Sen. Gillibrand moves guns from under her bed

NEW YORK The rifles were removed for security reasons because their location had been reported, Gillibrand spokesman Matt Canter said Monday evening.

"Having that information in the public domain posed a security threat to the family," Canter said.

In an interview with Newsday published earlier Monday, Gillibrand said she and her husband, Jonathan, kept the rifles to protect their upstate New York home. The couple has two young children.

"If I want to protect my family, if I want to have a weapon in the home, that should be my right," Gillibrand told the newspaper.

Canter said the Gillibrands follow gun-safety procedures.

"The guns were always locked in a case, unloaded and inaccessible to children," he said.

Gillibrand was a little-known second-term congresswoman from a rural Republican district when Gov. David Paterson tapped her last month to fill the Senate seat vacated by Secretary of State Hillary Rodham Clinton.

As a member of the House, Gillibrand earned a 100 percent rating from the National Rifle Association.

She has been criticized by other Democrats in New York for her positions on both gun control and immigration, and she has acknowledged that her views are broadening as she moves from representing one district to the entire state.

The day her appointment was announced, Rep. Carolyn McCarthy, who was elected after her husband was killed and her son wounded in the 1993 Long Island Rail Road shootings, threatened a 2010 primary challenge.

In New York City, Mayor Michael Bloomberg has complained that Gillibrand has opposed efforts "to enact commonsense measures that keep illegal guns out of the hands of criminals."

Gillibrand has said she would work to fight gun violence while still protecting hunters' rights.

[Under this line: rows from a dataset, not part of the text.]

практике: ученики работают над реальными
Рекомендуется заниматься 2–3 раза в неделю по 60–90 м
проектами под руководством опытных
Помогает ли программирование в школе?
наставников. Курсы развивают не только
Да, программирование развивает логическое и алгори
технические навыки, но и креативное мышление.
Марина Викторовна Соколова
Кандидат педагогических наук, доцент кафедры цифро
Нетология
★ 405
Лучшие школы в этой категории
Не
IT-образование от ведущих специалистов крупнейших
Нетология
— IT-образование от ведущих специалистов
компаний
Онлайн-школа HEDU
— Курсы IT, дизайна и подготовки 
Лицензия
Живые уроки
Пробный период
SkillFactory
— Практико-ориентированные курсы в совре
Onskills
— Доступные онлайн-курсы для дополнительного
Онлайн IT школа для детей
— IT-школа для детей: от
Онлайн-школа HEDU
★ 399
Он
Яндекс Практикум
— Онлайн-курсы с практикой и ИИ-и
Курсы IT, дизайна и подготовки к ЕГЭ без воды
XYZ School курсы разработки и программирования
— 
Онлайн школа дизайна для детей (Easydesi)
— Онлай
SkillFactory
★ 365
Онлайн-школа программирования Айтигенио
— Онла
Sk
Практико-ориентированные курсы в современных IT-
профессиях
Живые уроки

Canter said Monday that Gillibrand looks forward to working with Bloomberg and other gun-control advocates "to end illegal gun trafficking and give law enforcement the tools they need to get these illegal guns off our streets."

Gillibrand told Newsday that while she and her husband don't hunt, her mother, brother and father do.

"I grew up in a house where my mom owns about eight guns," she said. "She keeps them in a gun case."